Goal of the exercise:
Return every line below exactly as written.

(Saved entries)
----------------------------------------

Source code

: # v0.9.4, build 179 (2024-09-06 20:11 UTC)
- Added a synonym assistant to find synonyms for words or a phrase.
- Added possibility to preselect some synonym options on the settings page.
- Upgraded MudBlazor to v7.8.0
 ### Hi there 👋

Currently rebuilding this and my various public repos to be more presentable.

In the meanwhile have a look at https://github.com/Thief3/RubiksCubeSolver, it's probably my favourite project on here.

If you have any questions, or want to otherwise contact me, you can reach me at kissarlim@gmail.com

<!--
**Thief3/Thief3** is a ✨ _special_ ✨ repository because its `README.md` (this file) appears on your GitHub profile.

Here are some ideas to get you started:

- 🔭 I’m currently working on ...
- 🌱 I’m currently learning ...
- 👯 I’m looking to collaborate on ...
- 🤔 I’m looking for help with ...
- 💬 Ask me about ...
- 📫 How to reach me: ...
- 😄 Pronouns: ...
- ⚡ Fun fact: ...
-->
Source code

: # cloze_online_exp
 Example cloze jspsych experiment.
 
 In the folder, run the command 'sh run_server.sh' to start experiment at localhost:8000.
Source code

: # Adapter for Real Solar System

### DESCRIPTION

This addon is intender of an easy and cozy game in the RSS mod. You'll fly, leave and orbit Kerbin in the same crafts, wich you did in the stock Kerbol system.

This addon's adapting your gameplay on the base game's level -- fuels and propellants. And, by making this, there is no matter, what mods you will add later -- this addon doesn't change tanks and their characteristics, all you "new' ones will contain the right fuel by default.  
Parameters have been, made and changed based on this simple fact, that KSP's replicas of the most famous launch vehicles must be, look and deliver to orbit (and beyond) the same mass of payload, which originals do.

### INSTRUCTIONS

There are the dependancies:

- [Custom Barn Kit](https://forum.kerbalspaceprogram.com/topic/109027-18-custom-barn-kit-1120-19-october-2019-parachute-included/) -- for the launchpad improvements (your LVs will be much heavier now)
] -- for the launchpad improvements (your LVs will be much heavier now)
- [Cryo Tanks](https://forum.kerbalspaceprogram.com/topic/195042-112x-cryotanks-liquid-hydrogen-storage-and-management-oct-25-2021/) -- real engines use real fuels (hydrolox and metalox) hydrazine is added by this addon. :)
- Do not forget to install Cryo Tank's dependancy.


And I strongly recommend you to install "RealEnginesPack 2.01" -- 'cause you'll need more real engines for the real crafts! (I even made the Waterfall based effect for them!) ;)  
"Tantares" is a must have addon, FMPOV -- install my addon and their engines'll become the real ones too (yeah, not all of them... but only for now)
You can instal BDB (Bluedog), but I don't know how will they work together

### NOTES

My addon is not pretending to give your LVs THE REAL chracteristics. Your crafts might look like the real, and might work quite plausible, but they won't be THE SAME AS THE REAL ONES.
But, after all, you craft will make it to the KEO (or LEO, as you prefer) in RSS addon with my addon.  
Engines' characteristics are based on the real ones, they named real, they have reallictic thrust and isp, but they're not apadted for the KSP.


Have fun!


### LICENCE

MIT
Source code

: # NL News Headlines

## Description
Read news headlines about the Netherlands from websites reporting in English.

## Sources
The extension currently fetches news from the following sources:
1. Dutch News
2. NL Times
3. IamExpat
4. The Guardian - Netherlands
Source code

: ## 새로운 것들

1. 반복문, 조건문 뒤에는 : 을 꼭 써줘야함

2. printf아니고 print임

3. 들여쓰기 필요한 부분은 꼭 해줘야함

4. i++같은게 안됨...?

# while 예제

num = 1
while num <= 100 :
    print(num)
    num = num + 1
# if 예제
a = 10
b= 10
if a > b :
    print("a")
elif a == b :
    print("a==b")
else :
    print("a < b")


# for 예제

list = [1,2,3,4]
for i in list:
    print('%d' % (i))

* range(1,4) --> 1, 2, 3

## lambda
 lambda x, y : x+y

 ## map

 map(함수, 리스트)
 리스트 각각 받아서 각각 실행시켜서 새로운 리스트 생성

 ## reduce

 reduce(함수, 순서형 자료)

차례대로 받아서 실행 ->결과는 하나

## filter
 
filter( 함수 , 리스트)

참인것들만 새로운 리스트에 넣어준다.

----------------------------------------

Exercise solution:
Source code

: # v0.9.4, build 179 (2024-09-06 20:11 UTC)
- Added a synonym assistant to find synonyms for words or a phrase.
- Added possibility to preselect some synonym options on the settings page.
- Upgraded MudBlazor to v7.8.0
 ### Hi there 👋

Currently rebuilding this and my various public repos to be more presentable.

In the meanwhile have a look at https://github.com/Thief3/RubiksCubeSolver, it's probably my favourite project on here.

If you have any questions, or want to otherwise contact me, you can reach me at kissarlim@gmail.com

<!--
**Thief3/Thief3** is a ✨ _special_ ✨ repository because its `README.md` (this file) appears on your GitHub profile.

Here are some ideas to get you started:

- 🔭 I’m currently working on ...
- 🌱 I’m currently learning ...
- 👯 I’m looking to collaborate on ...
- 🤔 I’m looking for help with ...
- 💬 Ask me about ...
- 📫 How to reach me: ...
- 😄 Pronouns: ...
- ⚡ Fun fact: ...
-->
Source code

: # cloze_online_exp
 Example cloze jspsych experiment.
 
 In the folder, run the command 'sh run_server.sh' to start experiment at localhost:8000.
Source code

: # Adapter for Real Solar System

### DESCRIPTION

This addon is intender of an easy and cozy game in the RSS mod. You'll fly, leave and orbit Kerbin in the same crafts, wich you did in the stock Kerbol system.

This addon's adapting your gameplay on the base game's level -- fuels and propellants. And, by making this, there is no matter, what mods you will add later -- this addon doesn't change tanks and their characteristics, all you "new' ones will contain the right fuel by default.  
Parameters have been, made and changed based on this simple fact, that KSP's replicas of the most famous launch vehicles must be, look and deliver to orbit (and beyond) the same mass of payload, which originals do.

### INSTRUCTIONS

There are the dependancies:

- [Custom Barn Kit](https://forum.kerbalspaceprogram.com/topic/109027-18-custom-barn-kit-1120-19-october-2019-parachute-included/) -- for the launchpad improvements (your LVs will be much heavier now)
] -- for the launchpad improvements (your LVs will be much heavier now)
- [Cryo Tanks](https://forum.kerbalspaceprogram.com/topic/195042-112x-cryotanks-liquid-hydrogen-storage-and-management-oct-25-2021/) -- real engines use real fuels (hydrolox and metalox) hydrazine is added by this addon. :)
- Do not forget to install Cryo Tank's dependancy.


And I strongly recommend you to install "RealEnginesPack 2.01" -- 'cause you'll need more real engines for the real crafts! (I even made the Waterfall based effect for them!) ;)  
"Tantares" is a must have addon, FMPOV -- install my addon and their engines'll become the real ones too (yeah, not all of them... but only for now)
You can instal BDB (Bluedog), but I don't know how will they work together

### NOTES

My addon is not pretending to give your LVs THE REAL chracteristics. Your crafts might look like the real, and might work quite plausible, but they won't be THE SAME AS THE REAL ONES.
But, after all, you craft will make it to the KEO (or LEO, as you prefer) in RSS addon with my addon.  
Engines' characteristics are based on the real ones, they named real, they have reallictic thrust and isp, but they're not apadted for the KSP.


Have fun!


### LICENCE

MIT
Source code

: # NL News Headlines

## Description
Read news headlines about the Netherlands from websites reporting in English.

## Sources
The extension currently fetches news from the following sources:
1. Dutch News
2. NL Times
3. IamExpat
4. The Guardian - Netherlands
Source code

: ## 새로운 것들

1. 반복문, 조건문 뒤에는 : 을 꼭 써줘야함

2. printf아니고 print임

3. 들여쓰기 필요한 부분은 꼭 해줘야함

4. i++같은게 안됨...?

# while 예제

num = 1
while num <= 100 :
    print(num)
    num = num + 1
# if 예제
a = 10
b= 10
if a > b :
    print("a")
elif a == b :
    print("a==b")
else :
    print("a < b")


# for 예제

list = [1,2,3,4]
for i in list:
    print('%d' % (i))

* range(1,4) --> 1, 2, 3

## lambda
 lambda x, y : x+y

 ## map

 map(함수, 리스트)
 리스트 각각 받아서 각각 실행시켜서 새로운 리스트 생성

 ## reduce

 reduce(함수, 순서형 자료)

차례대로 받아서 실행 ->결과는 하나

## filter
 
filter( 함수 , 리스트)

참인것들만 새로운 리스트에 넣어준다.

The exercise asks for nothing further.